In this fascinating 1947 newsreel from British Pathé, we see how the village and community of Harwell Village had to cope with the nuclear facility suddenly erected in their neighbourhood.
When this newsreel opens, we’re in a quiet rural community. Farmers and horse trainers in the fields, small children walking along deserted lanes, and centuries of history in every direction you look.
It’s identified as Didcot, but it’s actually nearby Harwell. (At the time Didcot was still in its historic county of Berkshire, rather than its current ceremonial county of Oxfordshire).
Didcot Atom Village (1947): British Pathé (YouTube)
Then we see the big, ugly building ruining the beautiful countryside.
It has plenty of barbed wire. But for a nuclear facility, it’s surprising to see just one guard leisurely waiting around the entrance gate. Especially as they have to check the passes of workers and they arrive in groups and trot through.

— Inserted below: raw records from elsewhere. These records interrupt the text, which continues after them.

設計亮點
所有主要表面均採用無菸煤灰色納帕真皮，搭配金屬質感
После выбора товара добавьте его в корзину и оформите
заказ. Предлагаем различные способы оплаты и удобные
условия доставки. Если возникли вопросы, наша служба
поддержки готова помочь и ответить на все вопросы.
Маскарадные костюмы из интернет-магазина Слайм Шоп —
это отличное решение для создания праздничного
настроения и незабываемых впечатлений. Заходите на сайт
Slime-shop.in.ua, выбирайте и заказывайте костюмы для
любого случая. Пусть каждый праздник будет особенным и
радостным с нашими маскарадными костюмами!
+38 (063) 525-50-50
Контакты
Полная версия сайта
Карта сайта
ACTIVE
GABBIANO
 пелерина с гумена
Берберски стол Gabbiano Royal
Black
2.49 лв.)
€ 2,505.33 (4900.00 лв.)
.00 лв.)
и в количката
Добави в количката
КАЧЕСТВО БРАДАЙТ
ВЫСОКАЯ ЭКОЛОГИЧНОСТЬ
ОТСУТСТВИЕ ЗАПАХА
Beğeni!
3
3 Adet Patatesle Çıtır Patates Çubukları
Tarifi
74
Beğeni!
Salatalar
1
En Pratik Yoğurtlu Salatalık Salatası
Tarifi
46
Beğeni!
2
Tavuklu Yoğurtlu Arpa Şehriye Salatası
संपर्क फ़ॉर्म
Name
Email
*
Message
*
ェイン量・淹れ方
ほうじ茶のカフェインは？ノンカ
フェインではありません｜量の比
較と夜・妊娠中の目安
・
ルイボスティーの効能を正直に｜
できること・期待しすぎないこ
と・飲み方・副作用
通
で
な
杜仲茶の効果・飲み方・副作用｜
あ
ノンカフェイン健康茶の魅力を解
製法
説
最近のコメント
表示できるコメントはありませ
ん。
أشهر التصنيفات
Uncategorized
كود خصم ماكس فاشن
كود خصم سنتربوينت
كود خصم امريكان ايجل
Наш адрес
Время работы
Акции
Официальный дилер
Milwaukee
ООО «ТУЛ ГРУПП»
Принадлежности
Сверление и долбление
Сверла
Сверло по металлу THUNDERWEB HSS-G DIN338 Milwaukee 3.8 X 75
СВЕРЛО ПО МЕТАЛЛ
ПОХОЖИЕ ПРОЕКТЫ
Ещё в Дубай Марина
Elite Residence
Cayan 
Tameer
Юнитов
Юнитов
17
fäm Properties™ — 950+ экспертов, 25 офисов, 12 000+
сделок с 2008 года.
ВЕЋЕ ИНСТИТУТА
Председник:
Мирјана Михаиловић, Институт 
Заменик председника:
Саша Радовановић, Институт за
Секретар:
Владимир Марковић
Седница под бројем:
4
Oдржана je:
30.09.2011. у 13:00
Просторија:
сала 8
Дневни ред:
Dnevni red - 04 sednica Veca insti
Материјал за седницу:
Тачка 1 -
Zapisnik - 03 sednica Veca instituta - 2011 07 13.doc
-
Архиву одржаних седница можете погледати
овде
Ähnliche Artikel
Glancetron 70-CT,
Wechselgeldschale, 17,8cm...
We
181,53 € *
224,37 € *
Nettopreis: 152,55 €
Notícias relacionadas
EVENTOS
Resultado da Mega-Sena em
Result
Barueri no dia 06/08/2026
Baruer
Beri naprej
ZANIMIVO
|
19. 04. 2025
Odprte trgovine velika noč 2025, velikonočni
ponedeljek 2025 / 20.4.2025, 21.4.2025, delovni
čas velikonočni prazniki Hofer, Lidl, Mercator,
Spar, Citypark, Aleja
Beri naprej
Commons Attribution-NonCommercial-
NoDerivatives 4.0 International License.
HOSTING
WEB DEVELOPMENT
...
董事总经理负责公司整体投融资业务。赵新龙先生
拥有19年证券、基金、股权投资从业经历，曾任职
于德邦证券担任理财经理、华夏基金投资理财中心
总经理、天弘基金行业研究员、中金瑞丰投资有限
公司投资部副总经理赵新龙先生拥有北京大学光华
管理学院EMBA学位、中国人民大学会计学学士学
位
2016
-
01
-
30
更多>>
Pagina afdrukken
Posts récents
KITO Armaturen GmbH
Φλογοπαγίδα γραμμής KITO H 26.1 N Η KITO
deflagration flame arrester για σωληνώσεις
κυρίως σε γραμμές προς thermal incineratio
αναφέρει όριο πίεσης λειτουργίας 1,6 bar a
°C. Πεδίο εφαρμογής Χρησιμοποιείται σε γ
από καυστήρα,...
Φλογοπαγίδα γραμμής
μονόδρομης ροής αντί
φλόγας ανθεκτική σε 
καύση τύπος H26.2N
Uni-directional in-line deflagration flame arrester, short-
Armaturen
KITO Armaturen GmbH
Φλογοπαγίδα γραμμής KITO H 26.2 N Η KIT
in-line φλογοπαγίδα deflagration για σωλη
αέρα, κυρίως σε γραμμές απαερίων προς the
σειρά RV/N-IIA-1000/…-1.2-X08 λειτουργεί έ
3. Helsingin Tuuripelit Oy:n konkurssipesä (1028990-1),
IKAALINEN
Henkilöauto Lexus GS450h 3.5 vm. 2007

There’s an image of Harwell airfield too, now abandoned, because the Second World War is over.
The newsreel suggests the new accents of strangers are something worrying for the neighbours, as the facilities draws in large numbers of workers from elsewhere.
“From the office boy to the biggest boffin of all, they are stopped at the gates”.
When we’re shown the new homes, the narrator is right to state that they somehow don’t look right in the green valley. The scene looks more reminiscent of prefabs built in the desert!